Tuttavia le pro-loco sono in forte decadenza, per quanto in molti comuni ancora esistenti e funzionanti, e stanno lasciando spazio a forme più attuali di partecipazione: gli appassionati, singoli e in gruppi più o meno organizzati che monitorano e documentano lo stato dei monumenti, spesso anche dei più nascosti e inaccessibili, condividendo materiale video e fotografico su internet attraverso i blog e i vari social è in continua crescita.

Un movimento completamente spontaneo che è contagioso e che ha un ruolo non indifferente nel diffondere non solo le informazioni sui monumenti, ma proprio nel far aumentare sia l’interesse nel visitarli, che la consapevolezza della loro importanza e delle necessità di tutelarli e renderli fruibili alla collettività.

All’aumento dell’interesse corrisponde anche una crescita del turismo specifico, ma non si può certamente pensare che la promozione del patrimonio comune si possa lasciare unicamente alla libera iniziativa dei cittadini. Per questo motivo anche le scelte politiche sono determinanti in tal senso. Non basta finanziare scavi e restauri dei siti, cosa che comunque viene fatta anche se come si usa dire spesso “i soldi non bastano mai”, occorre finalizzare e gestire meglio gli investimenti, affinché tanti siti scavati non restino poi deserti per anni al termine dei lavori, affinché le conoscenze derivanti dai lavori siano prontamente divulgate al grande pubblico e affinché quei luoghi possano diventare fruibili.

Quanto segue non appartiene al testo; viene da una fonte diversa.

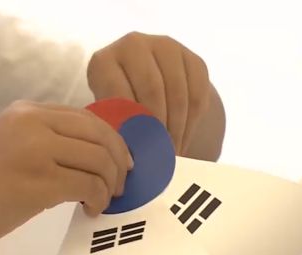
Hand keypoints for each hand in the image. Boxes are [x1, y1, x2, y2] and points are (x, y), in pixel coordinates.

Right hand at [0, 100, 132, 247]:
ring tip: (102, 202)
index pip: (86, 118)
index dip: (112, 140)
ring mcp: (37, 151)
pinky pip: (88, 186)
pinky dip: (98, 199)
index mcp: (27, 111)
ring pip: (99, 161)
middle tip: (121, 185)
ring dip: (109, 185)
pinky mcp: (40, 182)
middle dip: (119, 162)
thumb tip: (89, 158)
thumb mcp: (8, 144)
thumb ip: (44, 142)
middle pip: (100, 135)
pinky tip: (90, 210)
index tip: (121, 162)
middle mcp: (34, 123)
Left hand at [88, 32, 211, 154]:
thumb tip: (129, 162)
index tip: (138, 154)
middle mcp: (133, 45)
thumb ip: (115, 130)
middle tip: (161, 154)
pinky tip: (184, 138)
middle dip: (158, 127)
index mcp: (104, 61)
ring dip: (177, 128)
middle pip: (152, 91)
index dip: (131, 127)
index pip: (120, 95)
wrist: (143, 84)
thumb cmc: (117, 108)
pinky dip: (192, 121)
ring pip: (178, 93)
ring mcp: (165, 47)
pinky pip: (198, 94)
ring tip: (172, 152)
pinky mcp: (192, 58)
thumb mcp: (107, 115)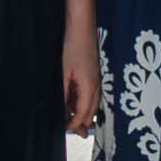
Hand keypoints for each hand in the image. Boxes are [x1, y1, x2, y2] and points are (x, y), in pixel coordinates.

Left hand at [61, 22, 104, 136]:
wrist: (83, 28)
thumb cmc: (73, 47)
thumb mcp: (63, 73)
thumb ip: (64, 94)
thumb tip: (62, 111)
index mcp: (90, 87)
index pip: (84, 114)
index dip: (75, 124)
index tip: (66, 130)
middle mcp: (97, 86)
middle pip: (91, 113)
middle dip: (82, 123)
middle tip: (73, 131)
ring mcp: (99, 80)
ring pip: (93, 105)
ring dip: (84, 114)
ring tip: (74, 121)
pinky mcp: (96, 75)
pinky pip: (92, 95)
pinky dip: (85, 103)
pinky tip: (75, 103)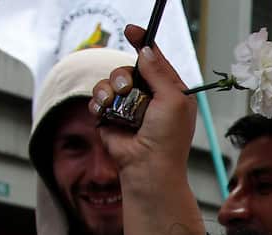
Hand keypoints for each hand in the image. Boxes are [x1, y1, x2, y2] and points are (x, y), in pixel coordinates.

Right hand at [90, 25, 196, 177]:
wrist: (147, 166)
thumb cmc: (167, 138)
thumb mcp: (172, 99)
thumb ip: (159, 72)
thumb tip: (147, 50)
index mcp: (170, 92)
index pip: (156, 61)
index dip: (144, 44)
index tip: (133, 31)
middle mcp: (149, 97)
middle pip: (129, 68)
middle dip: (124, 74)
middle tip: (127, 88)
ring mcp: (129, 107)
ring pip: (111, 81)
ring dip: (110, 89)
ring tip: (115, 103)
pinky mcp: (111, 116)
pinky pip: (98, 97)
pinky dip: (99, 102)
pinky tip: (105, 112)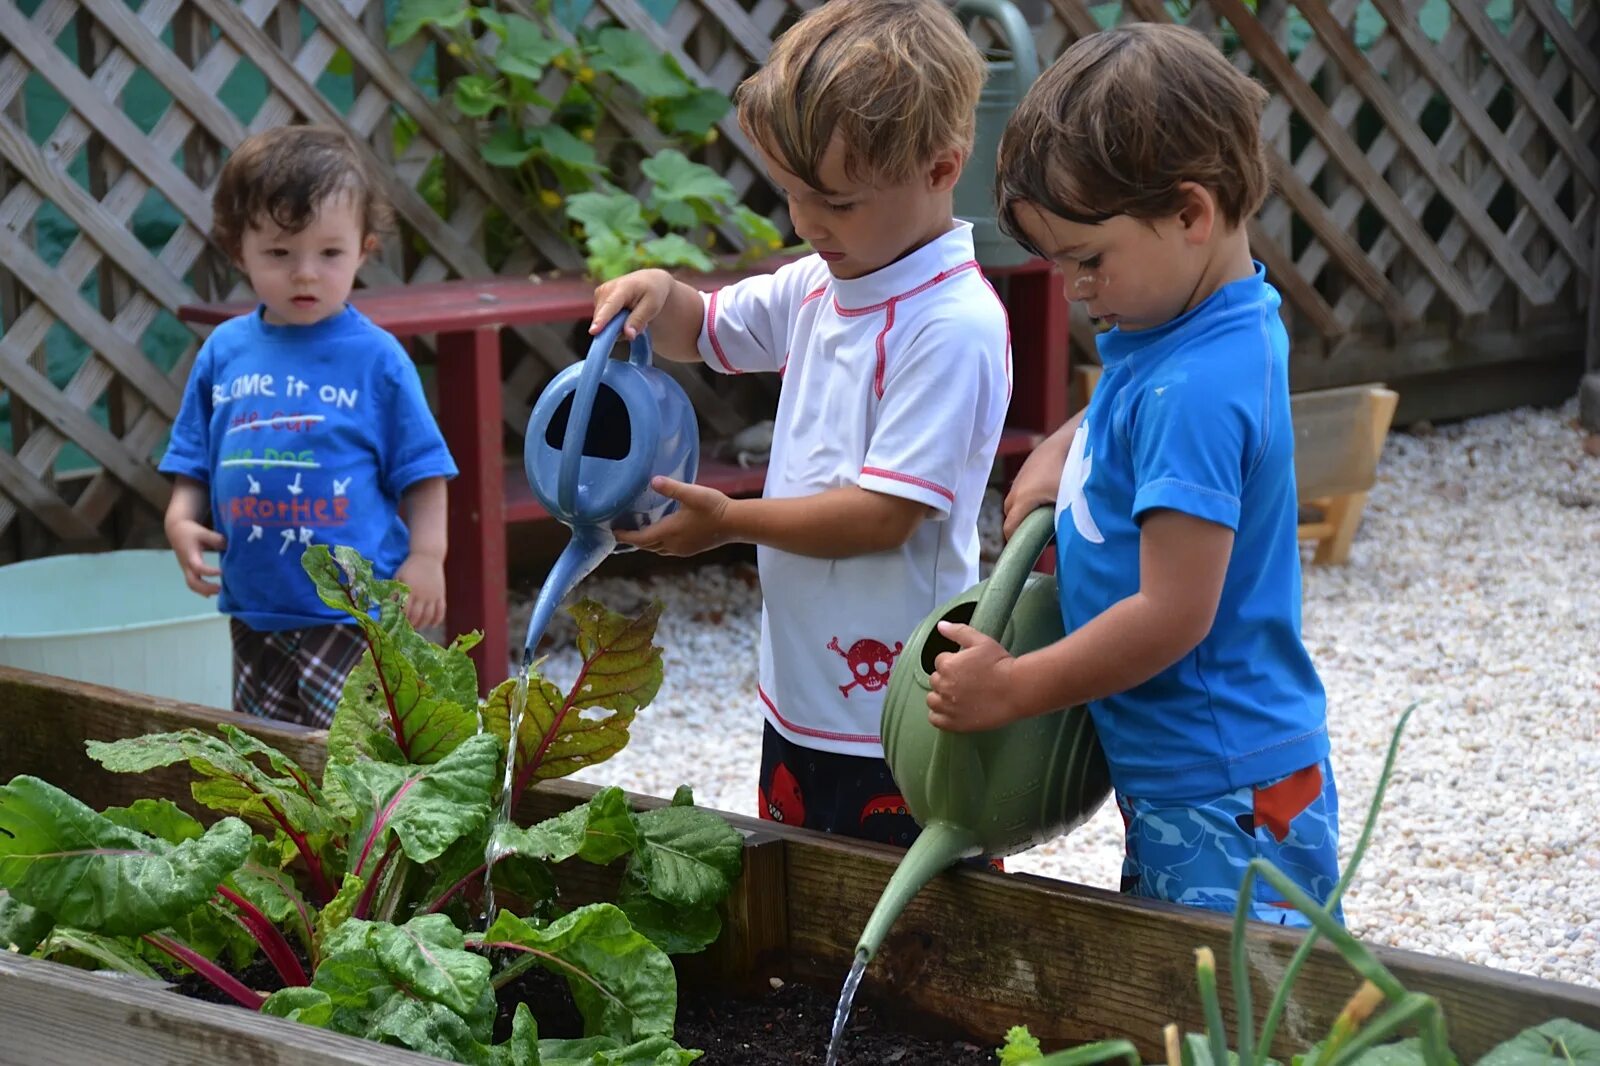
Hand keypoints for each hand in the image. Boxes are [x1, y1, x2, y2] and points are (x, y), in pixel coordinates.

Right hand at [167, 520, 224, 595]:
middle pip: (192, 582)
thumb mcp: (203, 532)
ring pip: (192, 585)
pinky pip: (193, 583)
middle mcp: (186, 565)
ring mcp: (186, 569)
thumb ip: (216, 539)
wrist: (176, 531)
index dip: (210, 572)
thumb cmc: (191, 531)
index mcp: (190, 556)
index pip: (198, 567)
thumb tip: (230, 547)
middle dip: (207, 588)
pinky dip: (203, 589)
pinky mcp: (188, 570)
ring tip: (221, 592)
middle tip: (222, 589)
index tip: (222, 572)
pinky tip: (215, 591)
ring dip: (205, 591)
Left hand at [395, 553, 445, 629]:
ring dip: (423, 624)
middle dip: (411, 624)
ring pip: (429, 615)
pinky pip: (441, 610)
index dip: (400, 619)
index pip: (405, 610)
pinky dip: (437, 620)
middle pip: (417, 615)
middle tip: (406, 628)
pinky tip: (432, 625)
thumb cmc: (410, 566)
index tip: (397, 623)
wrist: (428, 556)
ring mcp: (433, 596)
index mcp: (410, 590)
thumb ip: (395, 591)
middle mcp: (422, 595)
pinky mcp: (441, 595)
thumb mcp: (399, 576)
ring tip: (417, 627)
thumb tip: (388, 604)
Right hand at [590, 269, 674, 340]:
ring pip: (603, 321)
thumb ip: (638, 320)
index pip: (609, 306)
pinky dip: (614, 322)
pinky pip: (603, 319)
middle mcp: (606, 289)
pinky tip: (624, 314)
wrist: (649, 280)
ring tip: (632, 315)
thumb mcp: (652, 307)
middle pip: (604, 319)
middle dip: (618, 328)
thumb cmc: (652, 292)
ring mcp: (600, 294)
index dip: (601, 320)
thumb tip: (628, 335)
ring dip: (617, 325)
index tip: (593, 332)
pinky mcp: (598, 299)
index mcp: (622, 288)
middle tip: (638, 324)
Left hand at [613, 477, 730, 556]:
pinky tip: (661, 535)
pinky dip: (658, 544)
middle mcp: (673, 544)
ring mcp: (682, 549)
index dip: (626, 536)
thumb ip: (671, 487)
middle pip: (646, 546)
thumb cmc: (714, 507)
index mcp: (670, 531)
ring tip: (638, 534)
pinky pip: (667, 550)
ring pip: (657, 550)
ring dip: (646, 543)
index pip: (641, 538)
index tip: (613, 532)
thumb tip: (653, 480)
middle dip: (633, 540)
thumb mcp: (692, 494)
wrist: (735, 524)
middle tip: (621, 533)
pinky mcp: (690, 550)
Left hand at [925, 621, 1028, 731]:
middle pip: (935, 681)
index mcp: (947, 665)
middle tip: (965, 681)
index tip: (965, 667)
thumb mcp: (981, 641)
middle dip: (946, 679)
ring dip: (940, 696)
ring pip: (932, 700)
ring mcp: (948, 707)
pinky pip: (935, 719)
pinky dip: (938, 715)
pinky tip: (950, 710)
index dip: (952, 662)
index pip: (939, 662)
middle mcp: (944, 686)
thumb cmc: (1000, 663)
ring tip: (956, 695)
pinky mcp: (955, 723)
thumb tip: (940, 625)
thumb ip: (958, 631)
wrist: (1016, 689)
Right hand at [1002, 443, 1064, 540]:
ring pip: (1017, 500)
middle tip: (1040, 534)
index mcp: (1023, 499)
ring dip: (1026, 509)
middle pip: (1011, 514)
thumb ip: (1063, 524)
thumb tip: (1065, 543)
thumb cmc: (1072, 471)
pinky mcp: (1028, 466)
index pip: (1009, 528)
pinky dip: (1032, 496)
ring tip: (1046, 514)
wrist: (1073, 438)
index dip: (1016, 542)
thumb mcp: (1070, 503)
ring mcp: (1021, 476)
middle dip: (1021, 525)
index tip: (1027, 550)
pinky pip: (1024, 487)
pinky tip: (1050, 495)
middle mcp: (1017, 488)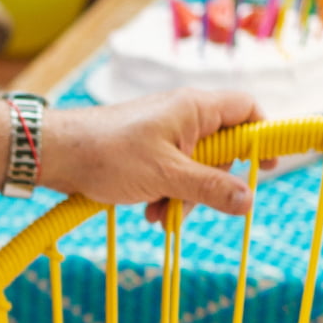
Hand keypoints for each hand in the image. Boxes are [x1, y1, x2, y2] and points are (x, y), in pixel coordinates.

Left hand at [35, 89, 259, 216]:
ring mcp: (162, 133)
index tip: (267, 164)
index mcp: (195, 108)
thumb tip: (248, 200)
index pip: (247, 109)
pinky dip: (165, 193)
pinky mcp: (145, 150)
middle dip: (212, 183)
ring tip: (161, 215)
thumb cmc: (108, 154)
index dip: (261, 134)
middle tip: (194, 204)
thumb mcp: (167, 176)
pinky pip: (171, 173)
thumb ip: (210, 188)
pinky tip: (149, 212)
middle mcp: (182, 116)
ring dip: (184, 195)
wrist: (55, 154)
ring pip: (195, 166)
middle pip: (222, 147)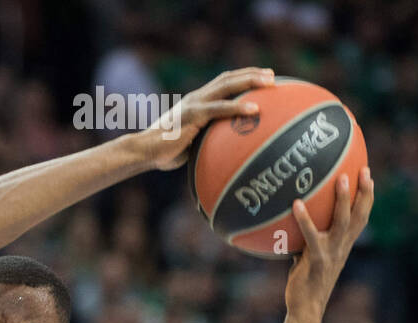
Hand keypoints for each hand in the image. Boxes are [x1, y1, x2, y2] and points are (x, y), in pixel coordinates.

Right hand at [138, 67, 274, 170]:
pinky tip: (254, 109)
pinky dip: (238, 108)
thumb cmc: (164, 153)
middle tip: (273, 77)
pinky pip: (220, 109)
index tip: (262, 79)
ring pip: (227, 86)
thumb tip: (221, 154)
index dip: (242, 78)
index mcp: (196, 102)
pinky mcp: (193, 115)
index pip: (222, 83)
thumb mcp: (189, 144)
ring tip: (271, 83)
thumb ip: (204, 140)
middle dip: (252, 74)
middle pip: (228, 78)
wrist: (144, 151)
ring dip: (251, 81)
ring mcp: (195, 104)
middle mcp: (197, 98)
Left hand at [285, 166, 373, 322]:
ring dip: (344, 199)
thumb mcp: (310, 258)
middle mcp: (342, 247)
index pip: (362, 217)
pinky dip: (304, 219)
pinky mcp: (317, 260)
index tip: (368, 176)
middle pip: (360, 215)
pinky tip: (295, 204)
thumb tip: (290, 225)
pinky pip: (311, 235)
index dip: (367, 197)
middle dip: (364, 191)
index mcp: (344, 246)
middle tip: (363, 169)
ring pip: (343, 221)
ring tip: (340, 178)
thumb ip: (308, 241)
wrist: (305, 308)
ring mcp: (331, 252)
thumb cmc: (304, 284)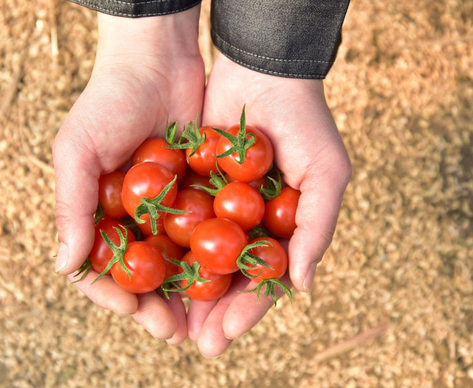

Occorrono dei piani di comunicazione e di “creazione dell’interesse” che permettano di fare di tutta la Sardegna, un museo a cielo aperto, un attrattore turistico di tipo storico-culturale, e che soprattutto si rivolgano in modo deciso oltre mare, con un investimento forte per creare strategie di qualità che possano avere una reale efficacia.

Cosa che attualmente non si verifica. Basta guardare i numeri. Nonostante il trend sia positivo, e il sito archeologico più visitato in Sardegna, Su Nuraxi di Barumini, insignito dell’importante riconoscimento UNESCO di bene patrimonio dell’umanità, registri una continua crescita del numero di visitatori, tuttavia la Sardegna è molto lontana dai primi posti in Italia come meta del turismo archeologico e culturale.

Vista interna di Su Nuraxi. Foto di Gabriella Bernardi

La recente classifica dei 30 musei e siti di interesse culturale più visitati in Italia mostra infatti che il trentesimo sito in classifica ha registrato molto più del doppio dei visitatori di Su Nuraxi. Un dato su cui riflettere seriamente.

Ancora sogni nel cassetto?

Come ricercatrice sogno di avere più tempo per portare avanti e pubblicare gli studi che sto portando avanti in modo indipendente.

Come divulgatrice e operatrice turistica sogno che finalmente la Sardegna e i suoi straordinari monumenti siano conosciuti e accessibili a un pubblico sempre più ampio, come meritano in quanto patrimonio dell’umanità e non esclusivo di noi sardi.

Tutti sogni realizzabili quindi, sono ottimista per natura.